Pourtant, l’apparence de l’indépendance de la police dans cette affaire a été en tout point sauvegardée. Le Premier ministre est resté loin du pays durant l’épisode de l’inculpation des deux hommes. Personne ne savait pourquoi il ne rentrait pas, mais c’est un fait qu’il était loin. Il est revenu, l’affaire était faite.


L’autre doute est suscité par la récupération, deux mois plus tard, d’une déposition faite à l’instigation de Nita Deerpalsing par son frère. Il faut sans doute revenir à cette semaine d’août pour comprendre comment une banale stratégie politique devient complot. C’est une semaine politique cruciale. Bérenger a rencontré Pravind Jugnauth, le 11. Le lendemain, c’est Joomaye et Soodhun qui dévoilent à l’ICAC toute l’affaire de l’échange allégué Ramgoolam-Malhotra. Dans un quotidien d’allégeance gouvernementale, c’est la riposte, le 12 : il barre sa une avec le document avalisé par Jugnauth le 23 décembre, sur le paiement des Rs 144  millions, celui-là même qui allait être utilisé pour l’arrêter. C’est dans ce contexte que survient le « projet » du MMM, appelé pompeusement « complot » : Malhotra débarquerait, confirmerait sa « conversation », ce qui provoquerait la chute du gouvernement.
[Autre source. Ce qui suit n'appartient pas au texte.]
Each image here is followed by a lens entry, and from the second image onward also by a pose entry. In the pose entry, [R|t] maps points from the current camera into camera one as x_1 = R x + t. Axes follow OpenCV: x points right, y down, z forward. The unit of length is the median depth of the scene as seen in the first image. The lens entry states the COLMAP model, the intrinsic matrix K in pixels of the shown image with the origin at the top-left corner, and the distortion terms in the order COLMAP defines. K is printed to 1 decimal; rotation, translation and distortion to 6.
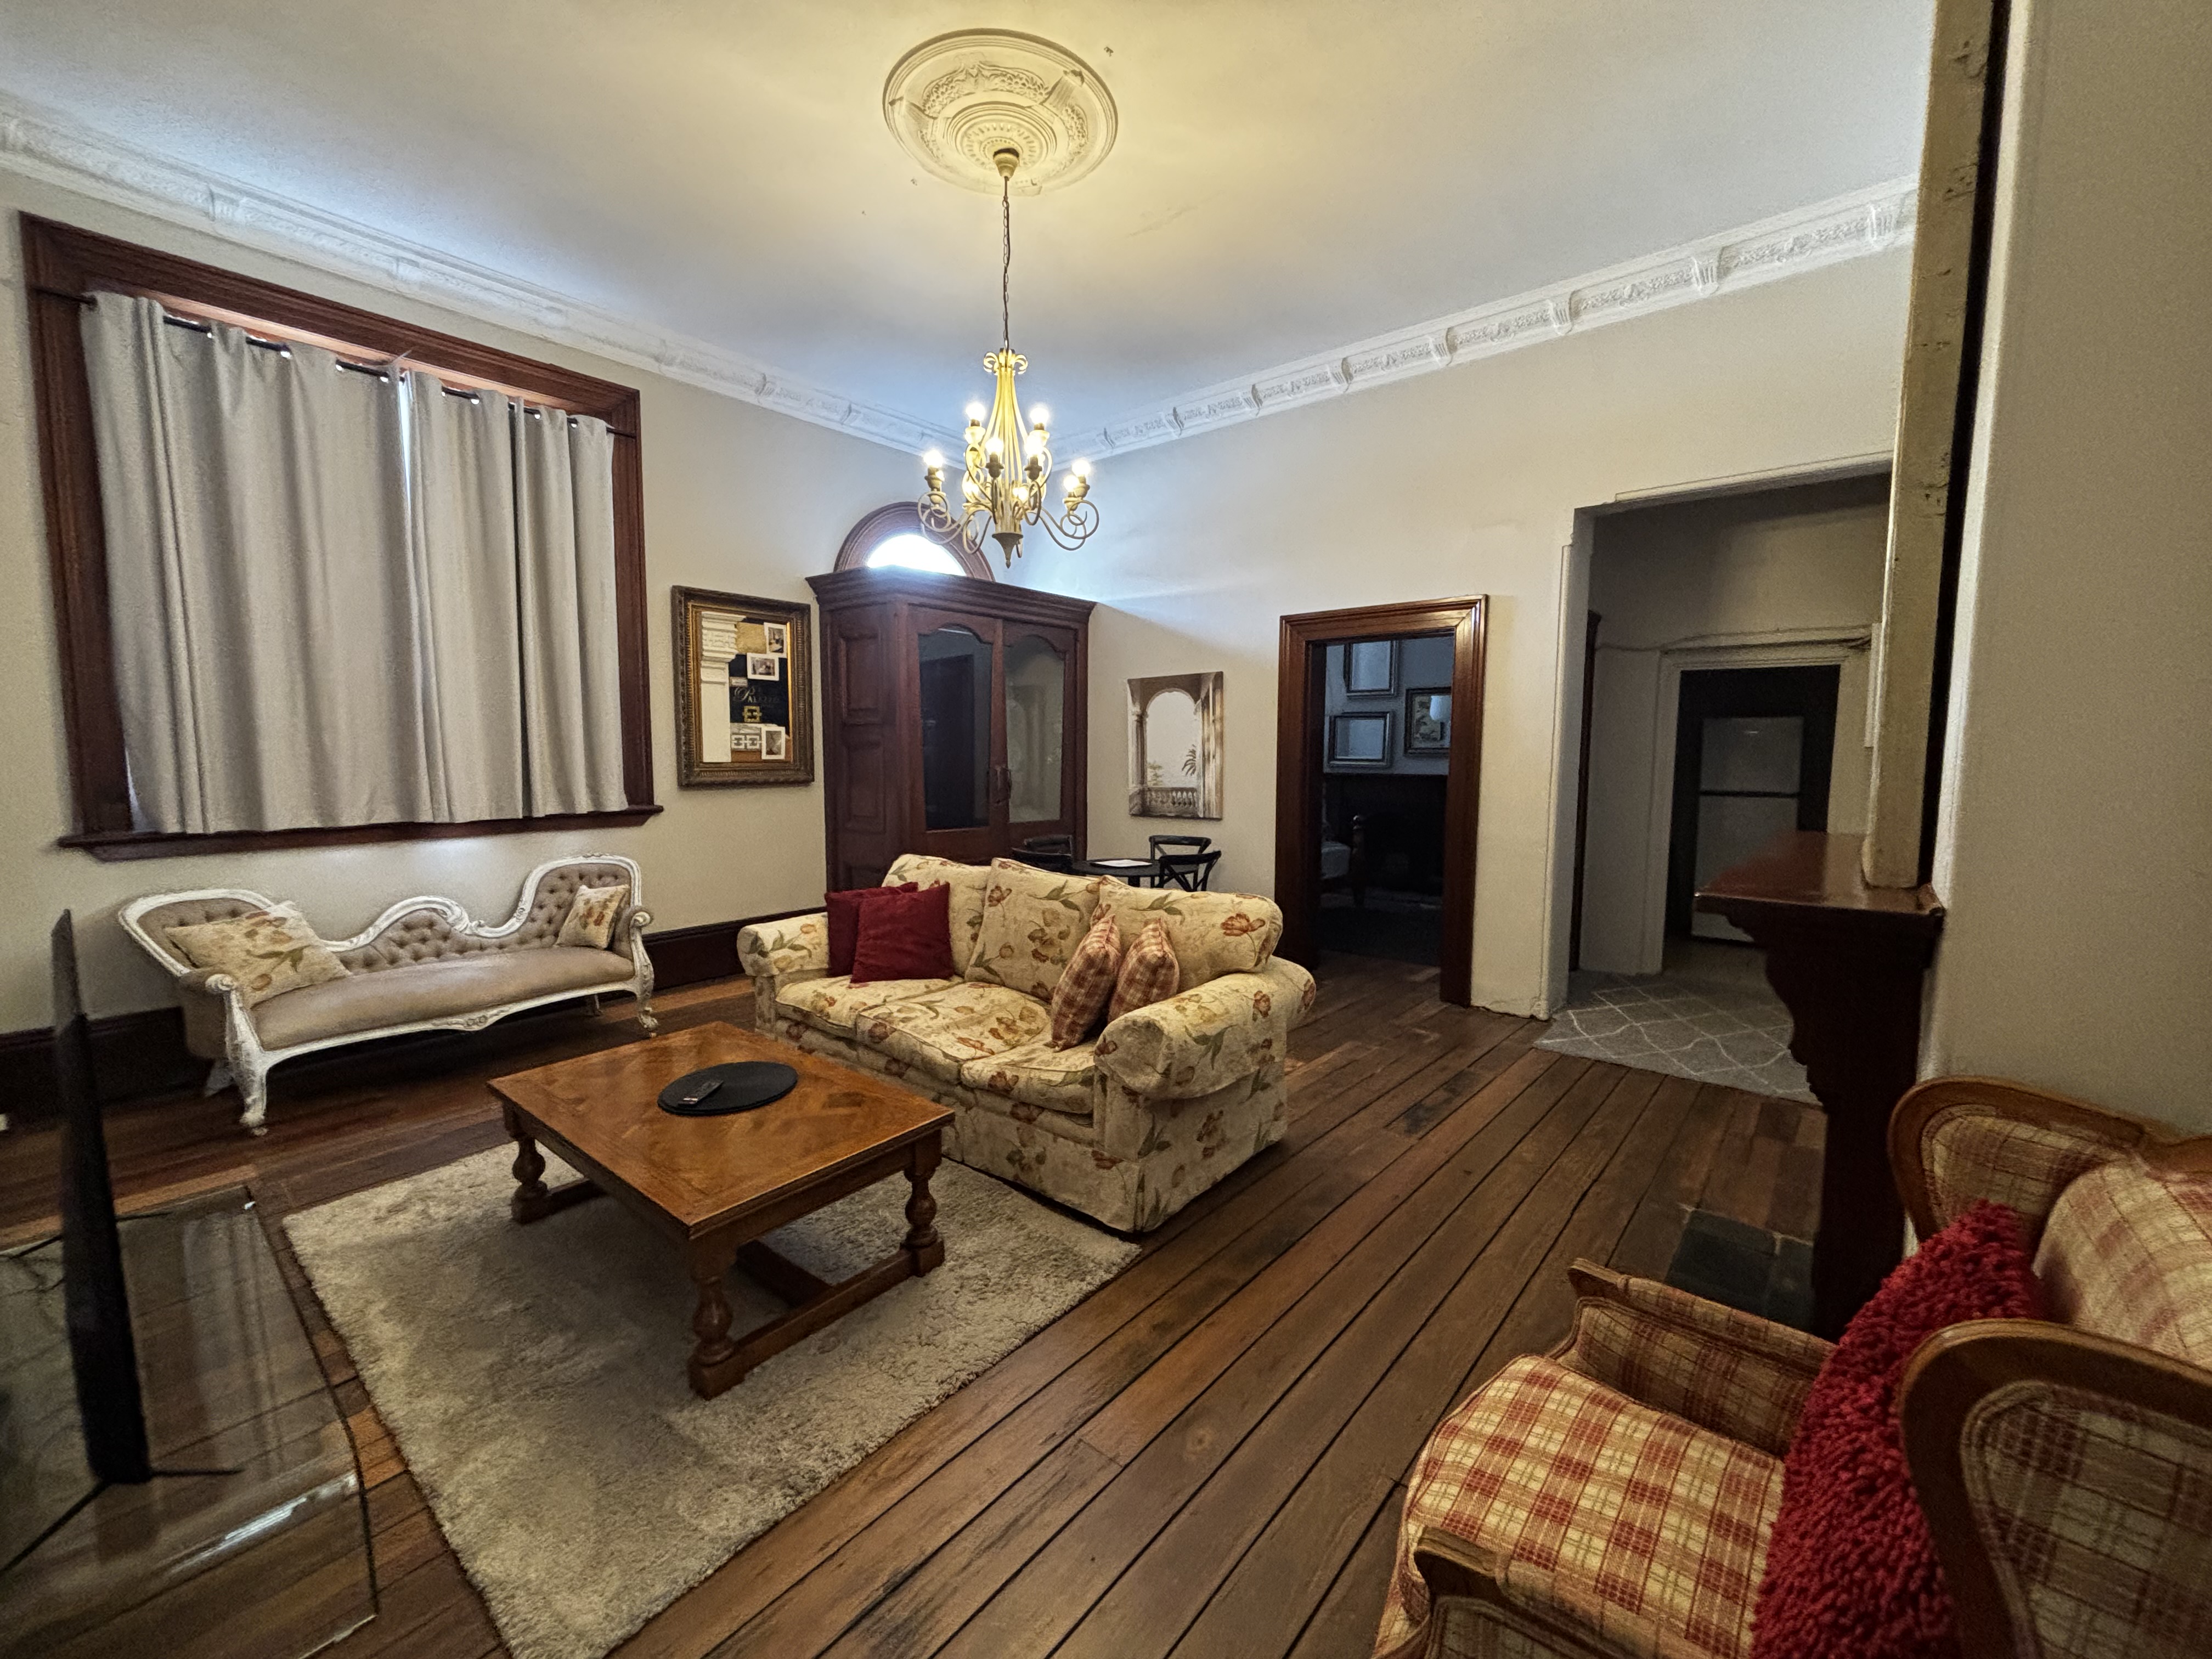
lens RADIAL K [[893.7, 0, 1102.1], [0, 893.7, 824.9], [0, 0, 1]] dist [-0.000701, -0.000130]
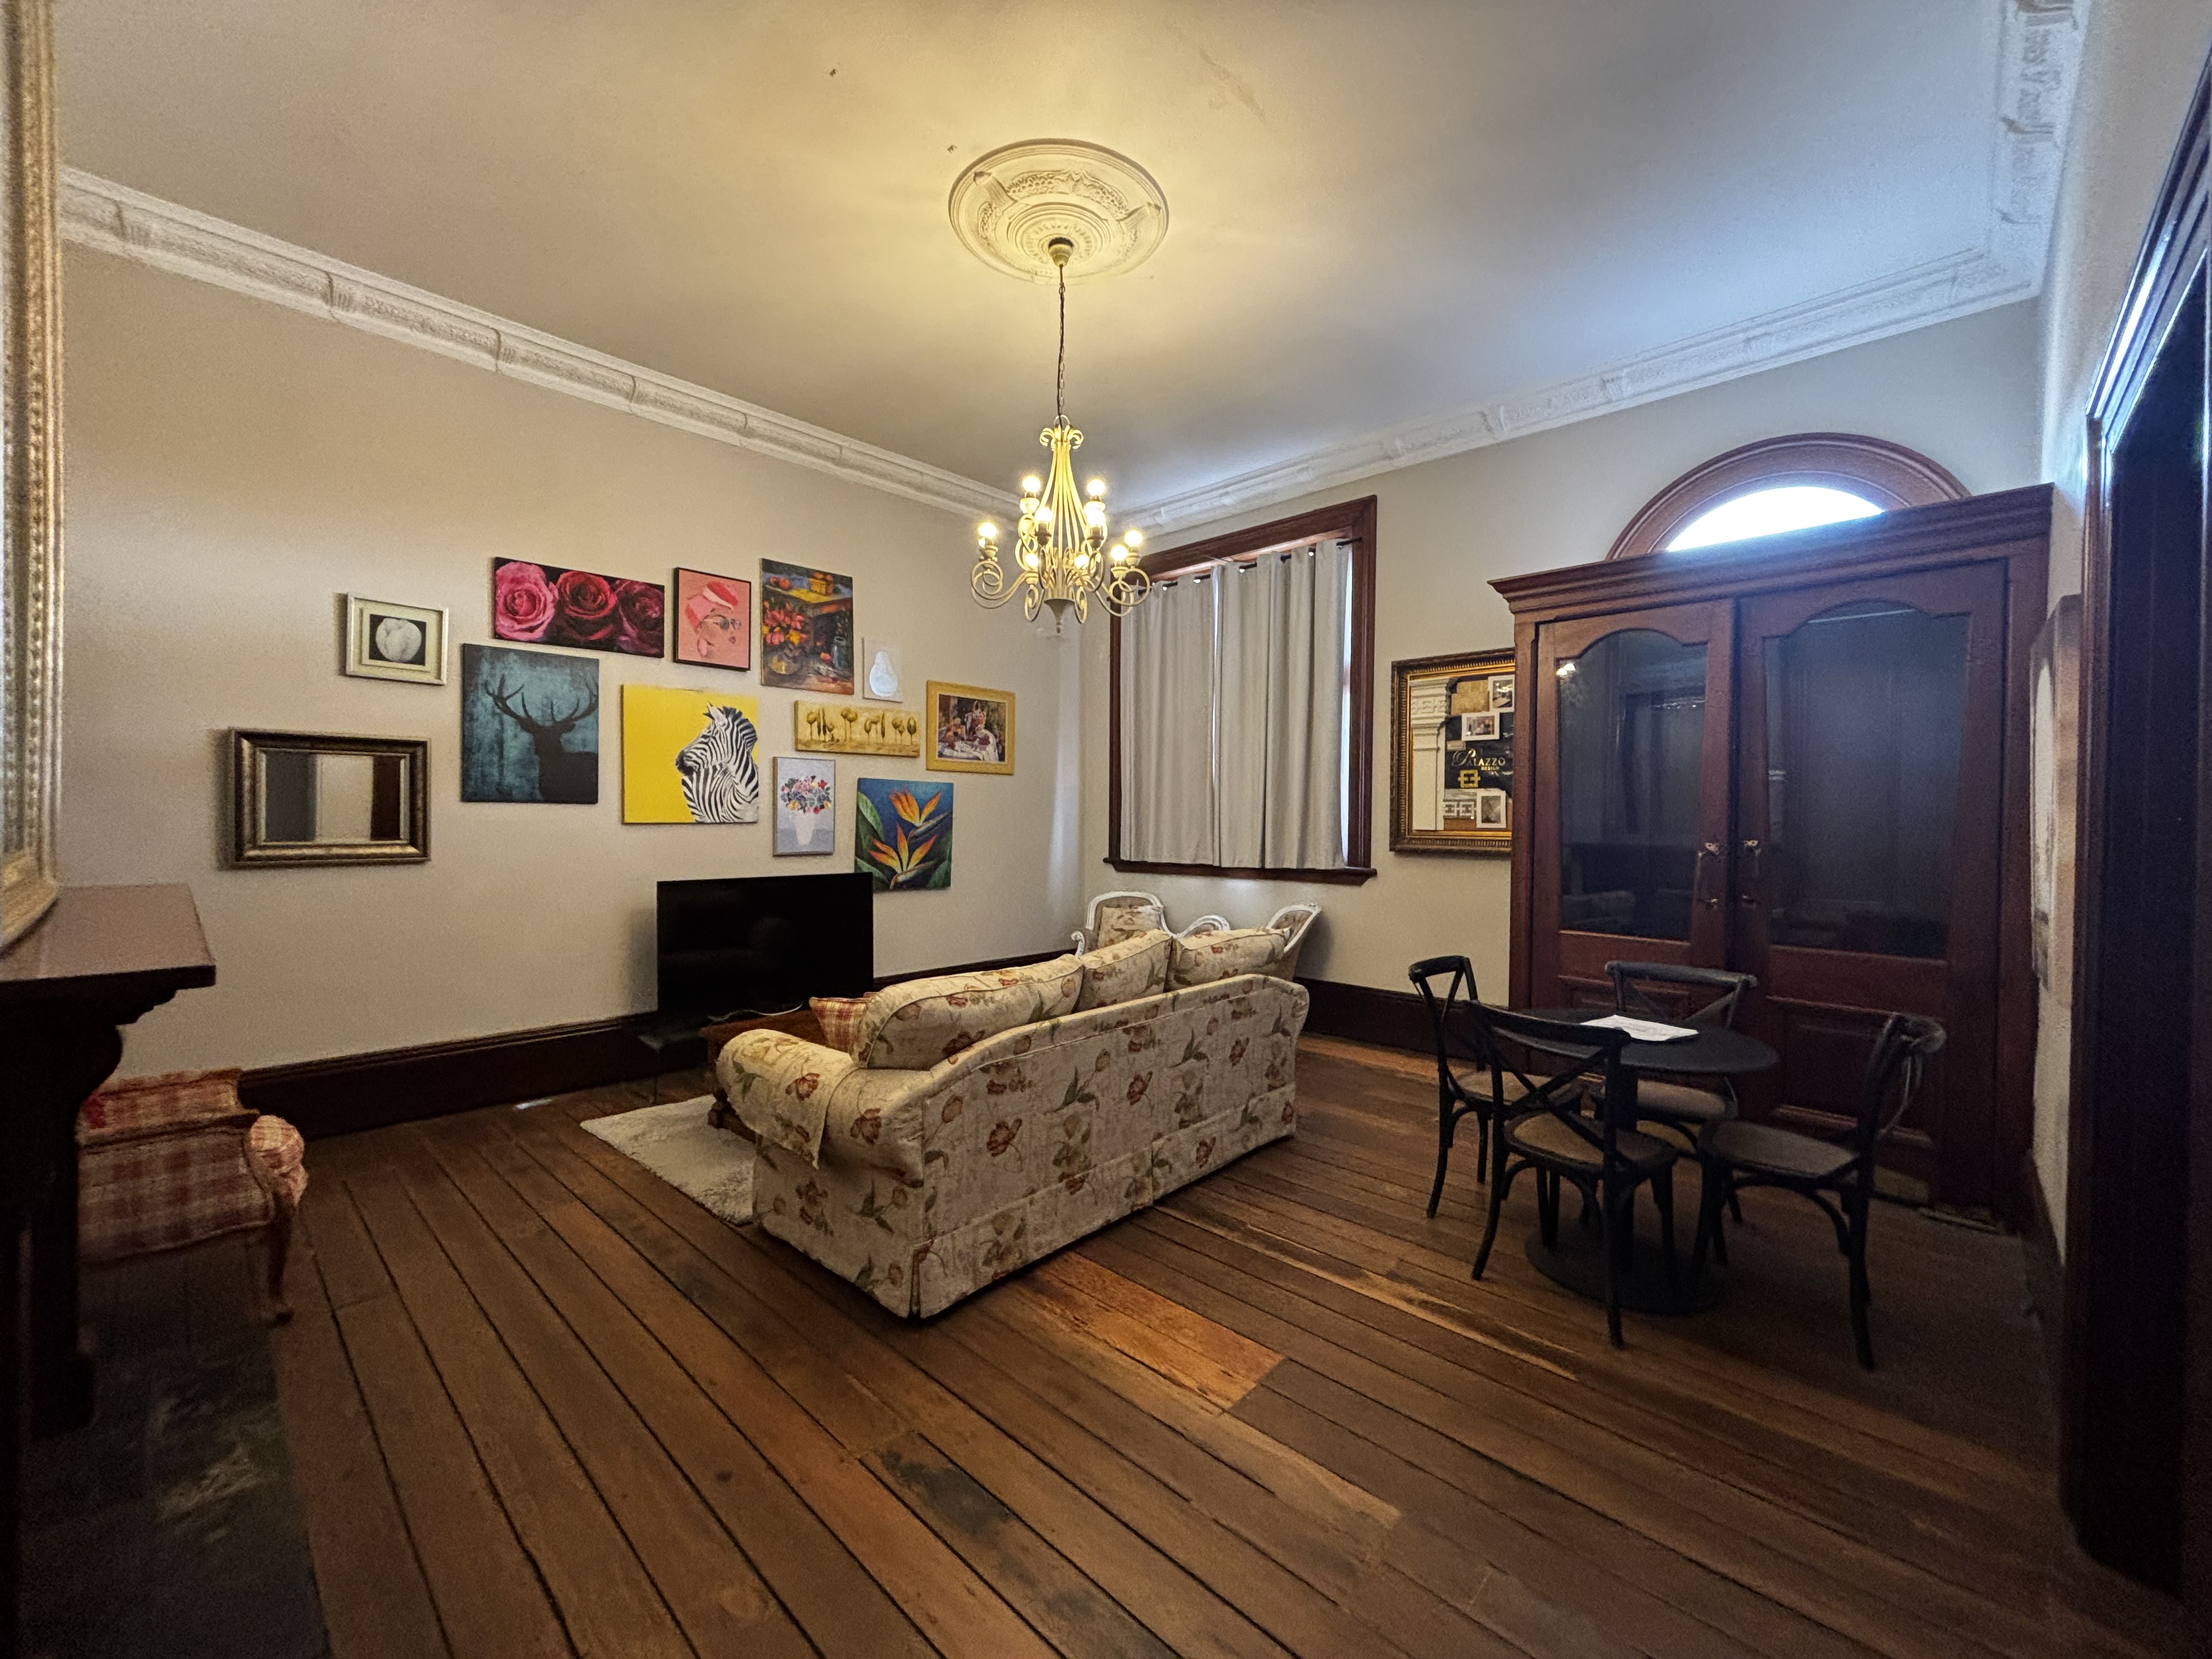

La révélation de Joomaye est-elle arrivée à un moment de fébrilité pour le PTr ? Pourquoi cette réaction exagérée de Nita Deerpalsing ? On sait jusqu’où elle est prête à aller pour son leader mais a-t-elle vu, en l’arrivée du Dr Malhotra, une « menace » pour Ramgoolam au point de courir à la police pour tenter d’empêcher ça ? Pourquoi ? Ce n’était  raisemblablement pas un complot : si les membres de l’opposition voulaient « comploter », est-ce, of all people, à Nita Deerpalsing qu’ils se seraient confiés ? Et si cette menace avait été prise au sérieux par la police, s’il y avait dans ce « unlawful act » une potentialité de faire du tort à Ramgoolam, pourquoi la police n’a rien fait alors ? Pourquoi, ignorée hier par la police, est-elle soudain prise au sérieux aujourd’hui ? Comment Soodhun, à qui la police a refusé la liberté, pouvait être un danger aujourd’hui alors qu’il est en liberté depuis le « complot » ?


Ces incohérences laissent sans voix. Mais le comble, c’est que la nature du délit reproché aux deux membres de l’opposition s’apparente en réalité à la sédition, qui n’a pas sa raison d’être en 2011. L’archaïque délit de sédition est un héritage des colons qui devaient faire taire toute réprobation contre la domination pour pouvoir régner. À une époque où le débat et  l’expression n’ont jamais eu autant de liberté, punir une personne pour ce qu’elle « dit » ne peut être considéré un délit que s’il y a un potentiel réel d’inciter au désordre public et à la violence. Ce n’était clairement pas le cas ici.


Déstabiliser, Bérenger a raison, c’est le propre de l’opposition. Il annonce d’autres opérations déstabilisation, tant mieux. Notre gouvernement – pour être efficace –, notre démocratie – pour vivre –, ont sans cesse besoin d’être déstabilisés, car c’est l’instabilité qui révèle les failles, c’est d’elle que naissent le changement et le progrès.